Background/context This presentation will describe the development and evolution of the Simulation facilities at the University of Brighton where the team have had to overcome limitations in infrastructure on a limited budget. Simulation is widely accepted now as a valid education and training pedagogy. Its use is becoming increasingly prevalent in healthcare.1 Nursing students, clinicians, and educators alike appear to be strongly identifying with the importance of incorporating simulations into courses and enhancing clinical practicum.2 Simulation can be delivered in a variety of setting its increasingly popular within purpose built labs. These labs can often be expensive to build requiring substantial funding and redevelopment.

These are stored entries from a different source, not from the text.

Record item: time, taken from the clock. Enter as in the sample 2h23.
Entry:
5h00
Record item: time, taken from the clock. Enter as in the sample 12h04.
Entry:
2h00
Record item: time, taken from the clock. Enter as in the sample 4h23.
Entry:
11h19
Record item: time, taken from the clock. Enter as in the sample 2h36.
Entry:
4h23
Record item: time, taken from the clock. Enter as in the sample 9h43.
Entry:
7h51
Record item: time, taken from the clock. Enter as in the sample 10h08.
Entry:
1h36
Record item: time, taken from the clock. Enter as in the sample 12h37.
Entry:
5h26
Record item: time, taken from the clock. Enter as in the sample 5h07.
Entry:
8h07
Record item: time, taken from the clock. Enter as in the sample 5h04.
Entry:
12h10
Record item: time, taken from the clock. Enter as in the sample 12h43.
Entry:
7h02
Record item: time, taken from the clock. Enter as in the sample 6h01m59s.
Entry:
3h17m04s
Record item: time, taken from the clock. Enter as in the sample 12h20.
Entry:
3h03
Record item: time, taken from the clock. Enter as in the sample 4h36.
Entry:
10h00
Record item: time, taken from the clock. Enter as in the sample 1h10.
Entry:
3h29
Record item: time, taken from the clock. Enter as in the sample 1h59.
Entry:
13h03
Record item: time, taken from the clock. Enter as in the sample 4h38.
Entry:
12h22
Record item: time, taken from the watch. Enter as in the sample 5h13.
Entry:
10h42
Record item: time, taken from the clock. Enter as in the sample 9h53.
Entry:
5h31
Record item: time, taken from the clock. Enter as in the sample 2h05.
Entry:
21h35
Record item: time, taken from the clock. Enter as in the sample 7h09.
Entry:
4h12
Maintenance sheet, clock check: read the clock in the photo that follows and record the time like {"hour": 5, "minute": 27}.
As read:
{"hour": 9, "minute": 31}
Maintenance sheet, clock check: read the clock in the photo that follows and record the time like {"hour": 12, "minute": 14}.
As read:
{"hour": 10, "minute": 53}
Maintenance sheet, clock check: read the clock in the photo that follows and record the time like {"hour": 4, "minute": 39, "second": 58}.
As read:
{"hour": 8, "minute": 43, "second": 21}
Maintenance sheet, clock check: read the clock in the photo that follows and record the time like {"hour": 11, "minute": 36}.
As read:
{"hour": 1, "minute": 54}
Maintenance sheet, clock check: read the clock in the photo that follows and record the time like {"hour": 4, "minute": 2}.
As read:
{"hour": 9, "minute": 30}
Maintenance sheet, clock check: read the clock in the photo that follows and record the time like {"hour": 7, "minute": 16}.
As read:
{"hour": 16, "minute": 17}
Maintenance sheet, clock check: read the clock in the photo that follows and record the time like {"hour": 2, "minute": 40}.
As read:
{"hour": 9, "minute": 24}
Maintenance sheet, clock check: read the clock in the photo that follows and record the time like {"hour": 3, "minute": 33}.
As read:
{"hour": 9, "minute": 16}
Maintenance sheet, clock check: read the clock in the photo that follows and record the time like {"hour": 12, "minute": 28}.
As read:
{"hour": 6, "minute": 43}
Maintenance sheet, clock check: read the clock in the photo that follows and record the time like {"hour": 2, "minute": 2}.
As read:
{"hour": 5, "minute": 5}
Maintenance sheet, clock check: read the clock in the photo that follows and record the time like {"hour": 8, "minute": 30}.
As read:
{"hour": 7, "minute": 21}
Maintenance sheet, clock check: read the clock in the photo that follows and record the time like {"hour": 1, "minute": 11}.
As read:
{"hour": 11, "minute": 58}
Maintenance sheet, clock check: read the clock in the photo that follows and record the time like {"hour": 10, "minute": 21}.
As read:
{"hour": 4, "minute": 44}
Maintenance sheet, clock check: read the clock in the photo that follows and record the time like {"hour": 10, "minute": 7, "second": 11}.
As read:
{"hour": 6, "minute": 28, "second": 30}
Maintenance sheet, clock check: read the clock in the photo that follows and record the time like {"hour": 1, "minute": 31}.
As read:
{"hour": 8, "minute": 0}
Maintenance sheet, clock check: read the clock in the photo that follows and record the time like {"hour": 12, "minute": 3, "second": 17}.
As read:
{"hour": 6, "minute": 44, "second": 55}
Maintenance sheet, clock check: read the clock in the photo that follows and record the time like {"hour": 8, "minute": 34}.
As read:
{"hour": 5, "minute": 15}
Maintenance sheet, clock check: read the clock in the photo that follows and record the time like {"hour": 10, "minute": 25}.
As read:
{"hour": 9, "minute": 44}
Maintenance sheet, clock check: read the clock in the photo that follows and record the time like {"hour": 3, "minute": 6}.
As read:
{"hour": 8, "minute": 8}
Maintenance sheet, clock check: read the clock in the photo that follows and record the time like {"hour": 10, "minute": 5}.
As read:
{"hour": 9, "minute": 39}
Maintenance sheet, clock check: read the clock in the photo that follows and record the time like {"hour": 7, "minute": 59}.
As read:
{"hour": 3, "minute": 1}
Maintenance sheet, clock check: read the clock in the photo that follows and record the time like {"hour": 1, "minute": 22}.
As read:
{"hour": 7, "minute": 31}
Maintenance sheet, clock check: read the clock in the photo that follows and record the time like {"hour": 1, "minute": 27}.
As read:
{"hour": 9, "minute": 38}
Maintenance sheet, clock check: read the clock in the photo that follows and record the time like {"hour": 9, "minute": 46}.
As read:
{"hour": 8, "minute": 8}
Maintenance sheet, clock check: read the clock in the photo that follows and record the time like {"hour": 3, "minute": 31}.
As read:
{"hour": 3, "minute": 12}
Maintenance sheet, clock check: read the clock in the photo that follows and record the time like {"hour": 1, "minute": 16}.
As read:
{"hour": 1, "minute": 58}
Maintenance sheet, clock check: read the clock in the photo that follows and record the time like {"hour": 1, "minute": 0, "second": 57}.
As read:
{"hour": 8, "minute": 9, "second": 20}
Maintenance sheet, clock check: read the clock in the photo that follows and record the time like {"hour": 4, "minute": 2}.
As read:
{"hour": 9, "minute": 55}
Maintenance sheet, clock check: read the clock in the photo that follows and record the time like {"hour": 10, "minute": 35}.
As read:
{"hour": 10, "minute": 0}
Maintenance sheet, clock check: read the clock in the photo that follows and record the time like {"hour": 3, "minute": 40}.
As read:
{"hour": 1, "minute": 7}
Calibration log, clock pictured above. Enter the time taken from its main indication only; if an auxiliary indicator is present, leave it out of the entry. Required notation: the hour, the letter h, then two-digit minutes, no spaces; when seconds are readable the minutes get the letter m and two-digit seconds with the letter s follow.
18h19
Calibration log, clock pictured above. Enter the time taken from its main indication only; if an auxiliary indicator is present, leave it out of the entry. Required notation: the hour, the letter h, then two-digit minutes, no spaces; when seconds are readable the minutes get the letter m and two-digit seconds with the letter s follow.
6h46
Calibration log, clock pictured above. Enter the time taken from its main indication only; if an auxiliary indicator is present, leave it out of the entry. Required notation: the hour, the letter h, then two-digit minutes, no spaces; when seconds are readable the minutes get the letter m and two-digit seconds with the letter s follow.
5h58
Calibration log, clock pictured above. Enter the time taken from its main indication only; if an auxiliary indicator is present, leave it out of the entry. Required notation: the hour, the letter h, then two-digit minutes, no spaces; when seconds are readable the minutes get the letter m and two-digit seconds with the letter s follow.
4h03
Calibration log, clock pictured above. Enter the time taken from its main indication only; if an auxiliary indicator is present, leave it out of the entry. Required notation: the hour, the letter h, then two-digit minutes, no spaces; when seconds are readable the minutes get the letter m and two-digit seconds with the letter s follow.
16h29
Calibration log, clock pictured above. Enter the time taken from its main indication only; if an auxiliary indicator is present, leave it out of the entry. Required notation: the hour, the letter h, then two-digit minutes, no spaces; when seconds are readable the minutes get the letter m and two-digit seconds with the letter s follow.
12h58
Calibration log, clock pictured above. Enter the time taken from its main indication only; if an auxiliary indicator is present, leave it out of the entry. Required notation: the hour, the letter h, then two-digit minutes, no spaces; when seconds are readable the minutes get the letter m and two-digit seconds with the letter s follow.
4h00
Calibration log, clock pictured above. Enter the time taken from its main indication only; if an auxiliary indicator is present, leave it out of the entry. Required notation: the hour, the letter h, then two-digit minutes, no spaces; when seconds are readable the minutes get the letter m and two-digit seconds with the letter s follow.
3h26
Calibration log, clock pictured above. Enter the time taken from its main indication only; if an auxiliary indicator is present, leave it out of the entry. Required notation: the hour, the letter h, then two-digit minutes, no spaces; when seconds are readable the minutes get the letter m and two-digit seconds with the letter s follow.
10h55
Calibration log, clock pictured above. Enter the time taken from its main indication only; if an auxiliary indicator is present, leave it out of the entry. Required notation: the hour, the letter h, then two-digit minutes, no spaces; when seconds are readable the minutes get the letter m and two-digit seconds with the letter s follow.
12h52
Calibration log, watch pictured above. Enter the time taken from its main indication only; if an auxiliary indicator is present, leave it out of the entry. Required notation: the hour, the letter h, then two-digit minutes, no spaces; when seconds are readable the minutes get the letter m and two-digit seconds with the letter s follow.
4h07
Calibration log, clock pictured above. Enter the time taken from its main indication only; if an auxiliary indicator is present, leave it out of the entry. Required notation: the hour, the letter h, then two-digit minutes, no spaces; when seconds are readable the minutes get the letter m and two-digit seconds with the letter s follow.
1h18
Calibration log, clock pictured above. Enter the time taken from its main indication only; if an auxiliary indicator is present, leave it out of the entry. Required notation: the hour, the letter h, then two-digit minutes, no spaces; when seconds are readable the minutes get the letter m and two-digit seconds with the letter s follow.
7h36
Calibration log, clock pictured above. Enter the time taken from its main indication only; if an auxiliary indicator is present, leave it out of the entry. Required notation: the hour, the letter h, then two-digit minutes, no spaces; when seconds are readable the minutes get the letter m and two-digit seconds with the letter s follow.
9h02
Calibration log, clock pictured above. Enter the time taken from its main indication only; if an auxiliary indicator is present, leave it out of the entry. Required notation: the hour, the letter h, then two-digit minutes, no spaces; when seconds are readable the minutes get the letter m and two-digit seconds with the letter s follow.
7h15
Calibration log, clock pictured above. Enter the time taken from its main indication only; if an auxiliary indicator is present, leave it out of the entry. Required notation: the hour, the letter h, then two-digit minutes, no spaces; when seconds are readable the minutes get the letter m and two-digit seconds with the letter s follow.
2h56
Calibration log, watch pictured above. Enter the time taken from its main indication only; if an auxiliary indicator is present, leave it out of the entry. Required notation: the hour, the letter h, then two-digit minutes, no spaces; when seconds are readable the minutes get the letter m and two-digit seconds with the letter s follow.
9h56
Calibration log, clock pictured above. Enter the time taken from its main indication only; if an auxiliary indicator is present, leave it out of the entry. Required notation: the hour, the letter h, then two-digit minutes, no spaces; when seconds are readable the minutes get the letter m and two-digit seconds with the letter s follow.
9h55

Description of innovation or topic This presentation examines the development of the Simulation facilities at the University of Brighton here the team have had to overcome limitations in infrastructure on a limited budget. We will summarise the journey leading to the development and refining of the Simulation facilities to improve the student experience. Going from having the students in the room with supporting staff such as medical role players. This includes how we have used emerging technologies to overcome obstacles in the environment. Including involvement of the wider university services, to achieve our goals. We will also explore the future of where the facilities may evolve particularly with emerging technologies. We will discuss the transferability and pedagogy in different settings beyond the lab.

Improvements/outcomes A first class high quality Simulation facility. Improved student experience. Improved pedagogy for students. Further research.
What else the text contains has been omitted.